Certains des commentaires à mon billet Aristote et nous font apparaître un personnage bien étrange – qui ne laisse apparemment pas indifférent – mais sans rapport aucun avec le philosophe du même nom dont je parle dans Comment la vérité et la réalité furent inventées, mon ouvrage à paraître. En espérant que ce qui suit permette de clarifier un peu les choses : le projet de quatrième de couverture.
Quelles notions nous sont-elles plus évidentes que la vérité et la réalité ? La vérité évoque les choses qui sont vraies tandis que la réalité nous parle de ce qui tout simplement existe.

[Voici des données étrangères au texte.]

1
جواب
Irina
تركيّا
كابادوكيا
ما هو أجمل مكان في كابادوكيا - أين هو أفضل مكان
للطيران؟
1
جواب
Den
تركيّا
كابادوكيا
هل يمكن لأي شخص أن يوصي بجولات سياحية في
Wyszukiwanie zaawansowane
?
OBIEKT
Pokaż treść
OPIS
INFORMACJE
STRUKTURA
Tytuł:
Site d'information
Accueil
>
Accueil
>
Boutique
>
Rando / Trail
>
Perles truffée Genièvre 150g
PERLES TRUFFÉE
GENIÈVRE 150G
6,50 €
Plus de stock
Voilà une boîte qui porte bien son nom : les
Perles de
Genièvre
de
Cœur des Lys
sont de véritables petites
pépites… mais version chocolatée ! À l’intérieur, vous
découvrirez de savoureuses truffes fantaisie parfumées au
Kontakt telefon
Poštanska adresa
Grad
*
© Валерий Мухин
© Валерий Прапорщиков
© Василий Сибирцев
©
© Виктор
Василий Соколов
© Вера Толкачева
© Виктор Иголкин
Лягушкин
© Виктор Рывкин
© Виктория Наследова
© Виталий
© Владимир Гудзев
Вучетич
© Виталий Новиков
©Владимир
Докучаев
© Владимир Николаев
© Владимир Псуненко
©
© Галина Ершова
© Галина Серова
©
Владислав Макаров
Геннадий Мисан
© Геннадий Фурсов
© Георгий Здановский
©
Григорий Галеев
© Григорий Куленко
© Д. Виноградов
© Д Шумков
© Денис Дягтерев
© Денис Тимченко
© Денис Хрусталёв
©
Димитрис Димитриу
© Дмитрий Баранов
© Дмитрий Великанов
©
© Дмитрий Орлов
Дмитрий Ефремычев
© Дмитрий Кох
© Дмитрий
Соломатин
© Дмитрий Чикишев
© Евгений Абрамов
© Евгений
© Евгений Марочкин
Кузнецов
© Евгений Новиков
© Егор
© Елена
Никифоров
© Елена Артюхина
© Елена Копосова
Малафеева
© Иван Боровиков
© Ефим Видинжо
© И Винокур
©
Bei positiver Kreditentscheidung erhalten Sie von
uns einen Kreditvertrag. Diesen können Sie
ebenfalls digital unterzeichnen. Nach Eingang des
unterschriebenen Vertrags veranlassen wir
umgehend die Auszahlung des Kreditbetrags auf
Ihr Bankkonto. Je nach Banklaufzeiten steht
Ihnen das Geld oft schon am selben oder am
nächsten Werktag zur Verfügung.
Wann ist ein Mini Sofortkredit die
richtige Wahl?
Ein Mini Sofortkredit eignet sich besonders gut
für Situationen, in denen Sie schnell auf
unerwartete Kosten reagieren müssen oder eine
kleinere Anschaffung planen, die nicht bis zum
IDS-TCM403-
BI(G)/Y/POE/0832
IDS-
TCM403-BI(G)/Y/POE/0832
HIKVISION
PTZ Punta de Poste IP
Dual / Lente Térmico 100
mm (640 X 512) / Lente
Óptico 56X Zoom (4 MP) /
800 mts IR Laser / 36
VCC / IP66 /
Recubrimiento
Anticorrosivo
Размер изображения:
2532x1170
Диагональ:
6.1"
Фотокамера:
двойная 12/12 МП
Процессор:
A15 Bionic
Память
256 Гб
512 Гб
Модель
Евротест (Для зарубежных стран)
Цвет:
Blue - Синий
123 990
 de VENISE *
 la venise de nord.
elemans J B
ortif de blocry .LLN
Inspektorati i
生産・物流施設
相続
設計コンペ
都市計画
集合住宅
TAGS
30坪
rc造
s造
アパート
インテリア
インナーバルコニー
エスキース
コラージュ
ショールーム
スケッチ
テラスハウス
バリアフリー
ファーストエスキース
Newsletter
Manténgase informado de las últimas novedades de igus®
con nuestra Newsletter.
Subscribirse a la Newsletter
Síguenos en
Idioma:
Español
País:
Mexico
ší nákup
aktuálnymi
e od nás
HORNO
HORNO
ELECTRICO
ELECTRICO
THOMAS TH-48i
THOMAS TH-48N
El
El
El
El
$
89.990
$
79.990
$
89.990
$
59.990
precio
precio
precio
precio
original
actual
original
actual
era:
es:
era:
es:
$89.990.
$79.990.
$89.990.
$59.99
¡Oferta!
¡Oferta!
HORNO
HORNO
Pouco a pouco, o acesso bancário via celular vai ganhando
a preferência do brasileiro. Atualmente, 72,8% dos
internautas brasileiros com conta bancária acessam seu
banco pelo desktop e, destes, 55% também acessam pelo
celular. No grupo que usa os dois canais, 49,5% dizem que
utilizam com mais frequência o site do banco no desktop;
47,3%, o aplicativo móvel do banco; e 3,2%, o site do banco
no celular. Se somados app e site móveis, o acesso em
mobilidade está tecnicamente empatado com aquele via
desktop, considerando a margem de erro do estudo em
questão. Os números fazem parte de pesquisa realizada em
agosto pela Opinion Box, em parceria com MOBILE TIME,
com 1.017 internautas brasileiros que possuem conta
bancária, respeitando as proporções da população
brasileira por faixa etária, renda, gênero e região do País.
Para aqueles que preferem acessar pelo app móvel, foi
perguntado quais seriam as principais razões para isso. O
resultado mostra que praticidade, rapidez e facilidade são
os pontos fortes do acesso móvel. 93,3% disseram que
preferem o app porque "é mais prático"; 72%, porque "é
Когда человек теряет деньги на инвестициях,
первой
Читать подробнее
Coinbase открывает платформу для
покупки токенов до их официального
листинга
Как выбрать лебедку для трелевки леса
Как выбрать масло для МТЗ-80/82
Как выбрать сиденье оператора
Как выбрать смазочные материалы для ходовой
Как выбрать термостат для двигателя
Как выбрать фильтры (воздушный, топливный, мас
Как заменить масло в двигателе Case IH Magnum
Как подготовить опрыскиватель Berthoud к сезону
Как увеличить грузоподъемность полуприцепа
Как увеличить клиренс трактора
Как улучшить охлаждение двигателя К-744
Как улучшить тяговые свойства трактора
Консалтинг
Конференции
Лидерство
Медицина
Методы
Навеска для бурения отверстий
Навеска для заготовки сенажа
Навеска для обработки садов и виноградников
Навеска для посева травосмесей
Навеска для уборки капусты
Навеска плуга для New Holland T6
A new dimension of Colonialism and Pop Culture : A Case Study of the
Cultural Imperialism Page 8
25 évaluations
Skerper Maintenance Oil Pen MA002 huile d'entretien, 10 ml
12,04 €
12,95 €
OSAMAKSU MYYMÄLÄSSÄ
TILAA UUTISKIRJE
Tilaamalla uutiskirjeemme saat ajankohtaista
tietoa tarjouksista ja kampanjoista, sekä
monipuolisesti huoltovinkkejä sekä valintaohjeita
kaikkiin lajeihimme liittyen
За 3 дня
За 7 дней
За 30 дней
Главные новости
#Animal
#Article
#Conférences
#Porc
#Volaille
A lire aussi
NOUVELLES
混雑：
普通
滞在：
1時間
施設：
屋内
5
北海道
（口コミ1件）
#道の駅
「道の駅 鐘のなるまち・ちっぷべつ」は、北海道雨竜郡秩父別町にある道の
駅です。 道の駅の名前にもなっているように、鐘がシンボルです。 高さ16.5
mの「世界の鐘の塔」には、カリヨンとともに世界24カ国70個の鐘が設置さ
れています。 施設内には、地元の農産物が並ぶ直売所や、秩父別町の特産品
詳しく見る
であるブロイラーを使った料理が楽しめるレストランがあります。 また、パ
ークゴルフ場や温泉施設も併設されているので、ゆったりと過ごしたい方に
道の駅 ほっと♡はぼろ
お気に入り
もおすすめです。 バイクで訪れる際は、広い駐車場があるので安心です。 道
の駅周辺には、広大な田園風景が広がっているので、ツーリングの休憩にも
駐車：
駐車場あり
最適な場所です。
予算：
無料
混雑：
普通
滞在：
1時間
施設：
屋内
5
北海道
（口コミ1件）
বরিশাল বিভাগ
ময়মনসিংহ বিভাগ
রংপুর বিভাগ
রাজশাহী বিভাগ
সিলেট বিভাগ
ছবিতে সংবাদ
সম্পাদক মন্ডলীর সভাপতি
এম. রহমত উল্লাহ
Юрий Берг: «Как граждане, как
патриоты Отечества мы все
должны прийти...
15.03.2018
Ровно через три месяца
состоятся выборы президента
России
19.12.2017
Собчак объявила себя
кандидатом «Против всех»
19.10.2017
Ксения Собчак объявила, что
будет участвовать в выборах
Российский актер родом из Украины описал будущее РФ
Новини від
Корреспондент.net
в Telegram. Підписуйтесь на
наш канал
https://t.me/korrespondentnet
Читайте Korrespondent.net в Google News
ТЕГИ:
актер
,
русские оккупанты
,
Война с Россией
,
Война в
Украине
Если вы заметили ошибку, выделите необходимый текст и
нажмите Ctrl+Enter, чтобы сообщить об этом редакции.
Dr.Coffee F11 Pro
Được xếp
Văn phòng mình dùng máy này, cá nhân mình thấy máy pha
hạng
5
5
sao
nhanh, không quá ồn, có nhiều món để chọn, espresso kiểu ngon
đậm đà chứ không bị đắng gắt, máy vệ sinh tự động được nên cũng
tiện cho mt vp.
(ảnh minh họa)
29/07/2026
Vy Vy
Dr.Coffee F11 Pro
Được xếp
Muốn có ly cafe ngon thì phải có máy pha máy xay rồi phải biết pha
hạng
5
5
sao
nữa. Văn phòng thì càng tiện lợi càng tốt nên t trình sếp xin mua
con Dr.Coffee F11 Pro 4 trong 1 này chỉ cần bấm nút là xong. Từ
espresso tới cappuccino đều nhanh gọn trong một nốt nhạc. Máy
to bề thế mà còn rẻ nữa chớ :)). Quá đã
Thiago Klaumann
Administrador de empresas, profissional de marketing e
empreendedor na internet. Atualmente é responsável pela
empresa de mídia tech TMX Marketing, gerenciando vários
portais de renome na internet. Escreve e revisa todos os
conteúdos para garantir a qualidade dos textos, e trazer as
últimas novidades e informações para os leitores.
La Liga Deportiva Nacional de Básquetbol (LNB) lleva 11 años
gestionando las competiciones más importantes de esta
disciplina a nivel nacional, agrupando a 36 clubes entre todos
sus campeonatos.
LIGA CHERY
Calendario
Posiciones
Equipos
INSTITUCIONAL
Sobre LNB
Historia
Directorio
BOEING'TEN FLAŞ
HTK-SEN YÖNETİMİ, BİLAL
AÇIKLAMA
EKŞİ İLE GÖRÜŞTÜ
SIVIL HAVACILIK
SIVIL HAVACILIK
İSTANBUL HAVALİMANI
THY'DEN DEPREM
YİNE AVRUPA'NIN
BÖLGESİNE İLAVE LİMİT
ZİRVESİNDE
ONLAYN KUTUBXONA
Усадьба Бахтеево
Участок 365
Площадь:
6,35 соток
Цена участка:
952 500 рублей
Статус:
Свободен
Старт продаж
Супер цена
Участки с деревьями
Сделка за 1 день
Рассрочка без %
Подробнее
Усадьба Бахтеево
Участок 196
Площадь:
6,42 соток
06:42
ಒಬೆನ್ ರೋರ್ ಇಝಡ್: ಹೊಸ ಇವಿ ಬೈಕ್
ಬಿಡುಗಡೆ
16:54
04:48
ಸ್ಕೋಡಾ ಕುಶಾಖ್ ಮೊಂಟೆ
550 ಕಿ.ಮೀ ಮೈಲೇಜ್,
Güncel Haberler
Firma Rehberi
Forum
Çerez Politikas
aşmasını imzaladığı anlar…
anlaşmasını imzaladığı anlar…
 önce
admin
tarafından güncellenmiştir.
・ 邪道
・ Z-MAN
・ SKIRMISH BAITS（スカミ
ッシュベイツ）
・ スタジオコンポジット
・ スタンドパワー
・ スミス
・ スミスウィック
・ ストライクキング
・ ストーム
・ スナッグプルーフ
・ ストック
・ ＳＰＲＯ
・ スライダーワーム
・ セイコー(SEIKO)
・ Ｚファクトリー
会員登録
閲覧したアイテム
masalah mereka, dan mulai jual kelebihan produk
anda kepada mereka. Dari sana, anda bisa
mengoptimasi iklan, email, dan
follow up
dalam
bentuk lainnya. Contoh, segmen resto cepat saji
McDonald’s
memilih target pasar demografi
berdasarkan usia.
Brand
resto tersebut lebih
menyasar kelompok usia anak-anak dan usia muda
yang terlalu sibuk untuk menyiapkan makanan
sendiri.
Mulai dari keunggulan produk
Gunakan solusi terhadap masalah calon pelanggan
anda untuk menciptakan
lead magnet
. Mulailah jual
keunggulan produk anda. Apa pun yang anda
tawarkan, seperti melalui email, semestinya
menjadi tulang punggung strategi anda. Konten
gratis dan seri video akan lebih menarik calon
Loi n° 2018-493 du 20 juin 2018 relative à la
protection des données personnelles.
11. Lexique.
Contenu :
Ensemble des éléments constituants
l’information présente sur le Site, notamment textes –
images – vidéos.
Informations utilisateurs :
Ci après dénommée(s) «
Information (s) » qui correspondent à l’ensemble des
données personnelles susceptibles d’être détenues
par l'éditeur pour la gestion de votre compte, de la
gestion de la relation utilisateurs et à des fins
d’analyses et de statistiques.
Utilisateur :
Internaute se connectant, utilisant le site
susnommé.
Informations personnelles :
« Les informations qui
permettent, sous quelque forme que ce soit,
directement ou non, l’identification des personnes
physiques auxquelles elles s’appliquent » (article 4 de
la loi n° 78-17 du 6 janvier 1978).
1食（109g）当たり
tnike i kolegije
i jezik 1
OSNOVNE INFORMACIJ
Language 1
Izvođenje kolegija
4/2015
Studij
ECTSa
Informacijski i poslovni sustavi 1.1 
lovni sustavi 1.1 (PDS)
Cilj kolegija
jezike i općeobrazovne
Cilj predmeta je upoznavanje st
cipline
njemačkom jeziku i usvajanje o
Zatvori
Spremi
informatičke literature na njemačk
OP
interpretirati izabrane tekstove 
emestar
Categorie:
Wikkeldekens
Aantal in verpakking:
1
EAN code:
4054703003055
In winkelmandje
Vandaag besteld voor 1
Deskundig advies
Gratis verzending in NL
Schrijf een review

Et pourtant, ces notions sont absentes de la culture Extrême-orientale classique, et elles sont récentes dans la nôtre. Leur histoire est bien documentée, ayant donné lieu à de nombreuses querelles. La vérité telle que nous l’entendons est née en Grèce antique et fit ses débuts comme argument polémique. Ce sont Platon et Aristote qui la firent émerger dans la bataille qu’ils menèrent conjointement contre les sophistes. La réalité (objective) est elle fille de la vérité aristotélicienne mais résulte sous sa forme moderne d’un coup de force pythagoricien opéré à la Renaissance par les jeunes Turcs de l’astronomie moderne naissante, lassés des interférences de l’Église dans la construction du savoir.
L’émergence de la vérité et de la réalité n’aurait pas été possible sans une particularité de la langue : la possibilité de rassembler deux idées, non seulement pour établir une certaine identité entre elles, mais aussi pour suggérer un rapport antisymétrique entre elles, comme l’inclusion de l’une dans l’autre ou le fait que l’une soit la cause de l’autre. Ce que produit une langue privée de cette relation antisymétrique, s’observe dans ces faits de « mentalité primitive » qui étonnèrent longtemps les anthropologues, comme quand les Nuer affirment que « les jumeaux sont des oiseaux ».
Le coup de force pythagoricien de la Renaissance supposait une assimilation de deux univers : le monde tel qu’il est en soi (par-delà les illusions « phénoménales ») et celui des objets mathématiques dont nous avons fait la méthode privilégiée de nos théories scientifiques visant à le représenter. Il en résulta une confusion dont la physique contemporaine est aujourd’hui la victime : la modélisation mathématique du monde suggère en retour de lui attribuer des propriétés qui ne sont rien d’autre que les particularités des nombres livrés à eux-mêmes. Les anomalies créées par ces artefacts font que les modèles en engendrent désormais d’autres sans retenue, chacun s’éloignant davantage du monde en soi dont il s’agissait pourtant de rendre compte le mieux possible.
L’œuvre d’Aristote constitua un sommet dans la pensée. L’enthousiasme brouillon des savants nous fit nous en écarter. Les rendements décroissants de leurs théories nous obligent aujourd’hui à débarrasser l’entreprise de construction de la connaissance du mysticisme mathématique dont ils avaient fait leur principale arme de guerre dans le combat qu’ils menèrent victorieusement contre l’Église. Un exemple de la tâche à entreprendre est offert par une analyse, à la lumière de l’analytique aristotélicienne, de la démonstration par Kurt Gödel de son théorème d’incomplétude de l’arithmétique : les a priori mystiques en sont soulignés ainsi que le caractère hétéroclite des types de preuve mobilisés, dont certains seraient considérés par Aristote comme tout juste passables dans le contexte de la conversation courante.